ローテクの“ハッキング”に泡を食う、ペプシとiTunesのプロモーション

Jim Hu(CNET News.com)2004年02月20日 10時00分

 Apple ComputerのiTunes Music Storeから楽曲を盗み出すには、暗号解読のスキルも天才的な数学の才能も不要だ。近所のコンビニまで出かけ、よく見るだけでいい。

 ボトルのキャップの裏に「当たり」のコードがあれば、そのコードを入力してiTunes Music Storeから無料で音楽がダウンロードできるというPepsiのキャンペーンは、合計1億曲をプレゼントするということで注目を集めているが、このプロモーションをiTunesのファンが「ハッキング」してしまった。Pepsiの商品3本に1本の割合で当たりコードがでるが、実はキャップを開けなくてもコードが見えてしまうことが判明した。

 CNET News.comが確認したところ、あらかじめ当たりの商品を選ぶことが可能なだけでなく、注意して見れば10桁の賞品交換用コードまで読みとれてしまい、商品を購入しなくてもPepsiが無償提供するiTunesの曲を入手できてしまう。

 「プレゼントキャンペーンがあるときは必ずキャップの裏を見る。人間の性だと思う。何年も前からだれでも自然にしていることだ」と語るのは、Macintoshユーザーや開発者向けのオンラインコミュニティで、フロリダ州タンパにあるMacmercサイトのウェブマスター、Jon Gales。同サイトでは米国時間18日、コードを入手するための方法の詳細が公表された。

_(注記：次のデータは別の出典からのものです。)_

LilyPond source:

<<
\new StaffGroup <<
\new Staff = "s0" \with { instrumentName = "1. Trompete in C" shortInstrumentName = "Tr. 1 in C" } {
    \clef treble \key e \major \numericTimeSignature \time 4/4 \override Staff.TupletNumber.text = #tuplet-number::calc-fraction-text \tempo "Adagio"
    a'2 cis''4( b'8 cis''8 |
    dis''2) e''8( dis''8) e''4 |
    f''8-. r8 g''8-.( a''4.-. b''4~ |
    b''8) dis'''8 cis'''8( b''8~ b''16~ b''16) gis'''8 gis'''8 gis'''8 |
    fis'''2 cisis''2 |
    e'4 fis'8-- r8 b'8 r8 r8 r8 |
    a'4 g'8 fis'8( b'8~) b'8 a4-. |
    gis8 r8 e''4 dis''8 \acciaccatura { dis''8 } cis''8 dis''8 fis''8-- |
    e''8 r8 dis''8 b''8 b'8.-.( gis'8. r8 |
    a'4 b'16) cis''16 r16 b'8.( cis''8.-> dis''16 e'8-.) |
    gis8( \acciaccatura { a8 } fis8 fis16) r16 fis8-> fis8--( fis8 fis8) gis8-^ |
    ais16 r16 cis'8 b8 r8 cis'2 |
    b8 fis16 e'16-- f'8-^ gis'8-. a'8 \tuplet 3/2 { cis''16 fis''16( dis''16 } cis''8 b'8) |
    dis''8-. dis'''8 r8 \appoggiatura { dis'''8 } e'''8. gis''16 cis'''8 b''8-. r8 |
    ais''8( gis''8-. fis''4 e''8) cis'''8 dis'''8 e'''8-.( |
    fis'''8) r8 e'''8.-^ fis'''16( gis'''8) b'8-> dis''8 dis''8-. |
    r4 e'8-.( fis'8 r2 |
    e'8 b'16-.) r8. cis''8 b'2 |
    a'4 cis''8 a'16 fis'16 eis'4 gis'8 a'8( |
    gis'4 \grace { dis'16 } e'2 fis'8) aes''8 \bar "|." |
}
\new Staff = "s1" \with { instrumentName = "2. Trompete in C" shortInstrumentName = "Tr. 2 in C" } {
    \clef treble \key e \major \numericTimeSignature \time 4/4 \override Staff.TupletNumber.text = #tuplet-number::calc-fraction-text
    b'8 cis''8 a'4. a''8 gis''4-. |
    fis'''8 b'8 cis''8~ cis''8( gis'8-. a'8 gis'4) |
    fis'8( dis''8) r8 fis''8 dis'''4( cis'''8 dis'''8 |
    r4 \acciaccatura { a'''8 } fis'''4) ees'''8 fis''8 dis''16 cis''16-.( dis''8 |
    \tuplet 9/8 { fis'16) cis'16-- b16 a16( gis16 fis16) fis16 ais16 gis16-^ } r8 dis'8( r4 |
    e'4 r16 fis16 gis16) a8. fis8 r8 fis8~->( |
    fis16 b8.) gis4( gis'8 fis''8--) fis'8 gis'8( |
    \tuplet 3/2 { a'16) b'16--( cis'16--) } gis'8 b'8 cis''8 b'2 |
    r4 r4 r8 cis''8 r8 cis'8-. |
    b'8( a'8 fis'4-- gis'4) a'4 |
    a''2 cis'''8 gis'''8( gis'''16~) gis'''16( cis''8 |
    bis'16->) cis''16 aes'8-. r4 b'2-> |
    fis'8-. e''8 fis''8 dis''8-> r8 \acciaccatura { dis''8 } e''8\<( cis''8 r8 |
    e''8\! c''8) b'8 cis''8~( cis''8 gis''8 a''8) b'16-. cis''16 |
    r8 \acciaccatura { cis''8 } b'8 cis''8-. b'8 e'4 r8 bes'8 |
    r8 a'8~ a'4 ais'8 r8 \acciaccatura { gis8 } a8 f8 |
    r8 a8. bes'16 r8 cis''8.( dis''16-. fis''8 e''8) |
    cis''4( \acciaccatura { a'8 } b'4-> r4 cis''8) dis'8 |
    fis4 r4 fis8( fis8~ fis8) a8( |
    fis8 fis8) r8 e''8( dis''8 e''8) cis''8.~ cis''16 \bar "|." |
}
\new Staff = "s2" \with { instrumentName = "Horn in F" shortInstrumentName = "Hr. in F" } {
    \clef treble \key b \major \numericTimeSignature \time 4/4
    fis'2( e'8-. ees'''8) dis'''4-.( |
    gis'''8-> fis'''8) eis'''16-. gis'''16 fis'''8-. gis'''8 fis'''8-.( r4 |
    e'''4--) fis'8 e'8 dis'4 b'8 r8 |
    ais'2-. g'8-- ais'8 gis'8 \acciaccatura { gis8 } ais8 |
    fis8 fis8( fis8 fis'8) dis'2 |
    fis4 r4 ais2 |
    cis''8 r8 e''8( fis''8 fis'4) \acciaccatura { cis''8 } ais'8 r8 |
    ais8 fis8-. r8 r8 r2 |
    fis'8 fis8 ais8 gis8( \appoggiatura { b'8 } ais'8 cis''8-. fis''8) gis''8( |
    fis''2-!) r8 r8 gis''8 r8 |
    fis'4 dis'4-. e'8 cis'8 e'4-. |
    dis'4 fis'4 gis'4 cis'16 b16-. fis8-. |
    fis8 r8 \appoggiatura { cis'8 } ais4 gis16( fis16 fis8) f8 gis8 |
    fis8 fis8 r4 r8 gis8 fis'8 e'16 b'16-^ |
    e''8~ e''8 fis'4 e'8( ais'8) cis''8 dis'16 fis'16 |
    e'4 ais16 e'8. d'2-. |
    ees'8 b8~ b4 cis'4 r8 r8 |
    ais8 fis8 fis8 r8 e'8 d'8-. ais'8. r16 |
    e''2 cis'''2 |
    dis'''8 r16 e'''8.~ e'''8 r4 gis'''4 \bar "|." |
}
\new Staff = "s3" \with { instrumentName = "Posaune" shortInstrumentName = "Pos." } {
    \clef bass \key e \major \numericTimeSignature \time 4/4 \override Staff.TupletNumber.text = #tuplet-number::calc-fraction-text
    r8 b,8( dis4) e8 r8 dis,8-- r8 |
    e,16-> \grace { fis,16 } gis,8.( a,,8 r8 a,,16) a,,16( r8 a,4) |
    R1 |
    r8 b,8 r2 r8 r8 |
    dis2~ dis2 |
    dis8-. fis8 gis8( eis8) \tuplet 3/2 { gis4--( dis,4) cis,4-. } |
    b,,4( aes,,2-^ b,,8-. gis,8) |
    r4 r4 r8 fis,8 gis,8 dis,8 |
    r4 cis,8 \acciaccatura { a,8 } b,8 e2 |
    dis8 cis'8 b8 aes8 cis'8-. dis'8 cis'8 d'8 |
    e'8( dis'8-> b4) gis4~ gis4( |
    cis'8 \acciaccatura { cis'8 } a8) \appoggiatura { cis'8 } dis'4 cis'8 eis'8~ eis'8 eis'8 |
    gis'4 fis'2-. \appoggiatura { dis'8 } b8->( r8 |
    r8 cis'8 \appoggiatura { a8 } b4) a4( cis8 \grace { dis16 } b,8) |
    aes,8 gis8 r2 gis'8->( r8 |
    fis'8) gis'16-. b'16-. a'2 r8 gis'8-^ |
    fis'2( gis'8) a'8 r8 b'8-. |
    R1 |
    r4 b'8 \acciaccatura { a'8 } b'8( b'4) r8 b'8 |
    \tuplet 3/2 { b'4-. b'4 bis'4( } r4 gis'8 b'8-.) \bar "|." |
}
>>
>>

 ボトルのキャップという抜け穴は、スーパーボウル放送中に流された華やかなテレビCMで幕を開け、ファイル交換利用者も狙ったPepsiの野心的なマーケティングキャンペーンを中断に追い込む可能性がある。今回のプレゼントキャンペーンは、清涼飲料などの各種商品の宣伝ツールとして、音楽を利用することに対する関心が高まりつつあるなかで行われている。デジタル音楽にはペプシ最大のライバルであるコカコーラも飛びつき、同社はヨーロッパでデジタルダウンロードストアを立ち上げている。

 Pepsiによると、のぞき見やいたずらに対する予防措置として、同社は1人の顧客が1日に引き換えできるコードの数に制限を加えたという。

 「我々がこのようなキャンペーンを展開するときは、必ず引き換え数に制限を課しているが、消費者の大半はルールを守っていると認識している」と、Pepsiの広報担当Dave DeCeccoは語った。

 今週は、技術マニアたちもPepsiの「ハッキング」を巡って大騒ぎだった。Galesのサイトはオープンソースプログラミング専門で人気の高いSlashdotサイトで紹介され、その後18日にクラッシュしてしまった。また、この「ハッキング」は影響力の大きいBugtraqセキュリティメーリングリストで流れた偽セキュリティ情報の中でもパロディ化されていた。

 「この攻撃はとりたてて新しいものではない。これまでに出されたソフトドリンクのバージョンのなかには、この攻撃に対して脆弱なものがいくつかあった。よく知られた例では、Mountain Dewの“ソーダ無料配布キャンペーン”がある」(同メーリングリストへの投稿)

この記事は海外CNET Networks発のニュースをCNET Japanが日本向けに編集したものです。